# Requirement:
Repeat the data precisely as given.

# Input:
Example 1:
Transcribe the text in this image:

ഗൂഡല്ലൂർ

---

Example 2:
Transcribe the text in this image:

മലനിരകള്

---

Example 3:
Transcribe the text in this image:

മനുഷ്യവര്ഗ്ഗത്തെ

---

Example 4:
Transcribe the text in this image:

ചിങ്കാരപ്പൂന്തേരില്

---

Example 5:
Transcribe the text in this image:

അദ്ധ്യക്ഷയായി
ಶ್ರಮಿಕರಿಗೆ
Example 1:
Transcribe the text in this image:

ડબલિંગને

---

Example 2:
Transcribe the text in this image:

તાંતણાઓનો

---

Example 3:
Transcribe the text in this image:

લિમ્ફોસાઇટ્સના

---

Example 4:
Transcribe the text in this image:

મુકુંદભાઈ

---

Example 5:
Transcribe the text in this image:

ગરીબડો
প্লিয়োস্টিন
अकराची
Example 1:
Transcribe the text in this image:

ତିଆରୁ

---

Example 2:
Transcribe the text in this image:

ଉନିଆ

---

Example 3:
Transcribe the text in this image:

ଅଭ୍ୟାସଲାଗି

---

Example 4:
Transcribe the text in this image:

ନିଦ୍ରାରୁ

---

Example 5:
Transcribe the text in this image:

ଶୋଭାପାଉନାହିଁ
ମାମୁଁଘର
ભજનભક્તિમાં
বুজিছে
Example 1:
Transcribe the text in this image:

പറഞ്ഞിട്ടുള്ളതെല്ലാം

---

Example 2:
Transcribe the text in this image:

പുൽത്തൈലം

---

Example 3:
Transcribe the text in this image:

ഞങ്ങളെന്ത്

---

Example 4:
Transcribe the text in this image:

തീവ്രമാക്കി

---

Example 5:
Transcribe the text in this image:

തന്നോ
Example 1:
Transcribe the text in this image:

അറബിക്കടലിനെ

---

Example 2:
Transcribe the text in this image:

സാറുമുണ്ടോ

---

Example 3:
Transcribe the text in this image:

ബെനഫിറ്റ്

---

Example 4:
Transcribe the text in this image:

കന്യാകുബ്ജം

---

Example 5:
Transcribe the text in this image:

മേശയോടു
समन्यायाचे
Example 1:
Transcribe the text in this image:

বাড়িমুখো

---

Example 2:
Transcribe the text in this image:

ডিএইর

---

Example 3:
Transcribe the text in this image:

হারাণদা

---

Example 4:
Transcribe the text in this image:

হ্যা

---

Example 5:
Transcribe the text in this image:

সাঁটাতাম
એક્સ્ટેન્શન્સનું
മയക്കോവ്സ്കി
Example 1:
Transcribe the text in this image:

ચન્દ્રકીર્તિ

# The completed task:
Example 1:
Transcribe the text in this image:

ഗൂഡല്ലൂർ

---

Example 2:
Transcribe the text in this image:

മലനിരകള്

---

Example 3:
Transcribe the text in this image:

മനുഷ്യവര്ഗ്ഗത്തെ

---

Example 4:
Transcribe the text in this image:

ചിങ്കാരപ്പൂന്തേരില്

---

Example 5:
Transcribe the text in this image:

അദ്ധ്യക്ഷയായി
ಶ್ರಮಿಕರಿಗೆ
Example 1:
Transcribe the text in this image:

ડબલિંગને

---

Example 2:
Transcribe the text in this image:

તાંતણાઓનો

---

Example 3:
Transcribe the text in this image:

લિમ્ફોસાઇટ્સના

---

Example 4:
Transcribe the text in this image:

મુકુંદભાઈ

---

Example 5:
Transcribe the text in this image:

ગરીબડો
প্লিয়োস্টিন
अकराची
Example 1:
Transcribe the text in this image:

ତିଆରୁ

---

Example 2:
Transcribe the text in this image:

ଉନିଆ

---

Example 3:
Transcribe the text in this image:

ଅଭ୍ୟାସଲାଗି

---

Example 4:
Transcribe the text in this image:

ନିଦ୍ରାରୁ

---

Example 5:
Transcribe the text in this image:

ଶୋଭାପାଉନାହିଁ
ମାମୁଁଘର
ભજનભક્તિમાં
বুজিছে
Example 1:
Transcribe the text in this image:

പറഞ്ഞിട്ടുള്ളതെല്ലാം

---

Example 2:
Transcribe the text in this image:

പുൽത്തൈലം

---

Example 3:
Transcribe the text in this image:

ഞങ്ങളെന്ത്

---

Example 4:
Transcribe the text in this image:

തീവ്രമാക്കി

---

Example 5:
Transcribe the text in this image:

തന്നോ
Example 1:
Transcribe the text in this image:

അറബിക്കടലിനെ

---

Example 2:
Transcribe the text in this image:

സാറുമുണ്ടോ

---

Example 3:
Transcribe the text in this image:

ബെനഫിറ്റ്

---

Example 4:
Transcribe the text in this image:

കന്യാകുബ്ജം

---

Example 5:
Transcribe the text in this image:

മേശയോടു
समन्यायाचे
Example 1:
Transcribe the text in this image:

বাড়িমুখো

---

Example 2:
Transcribe the text in this image:

ডিএইর

---

Example 3:
Transcribe the text in this image:

হারাণদা

---

Example 4:
Transcribe the text in this image:

হ্যা

---

Example 5:
Transcribe the text in this image:

সাঁটাতাম
એક્સ્ટેન્શન્સનું
മയക്കോവ്സ്കി
Example 1:
Transcribe the text in this image:

ચન્દ્રકીર્તિ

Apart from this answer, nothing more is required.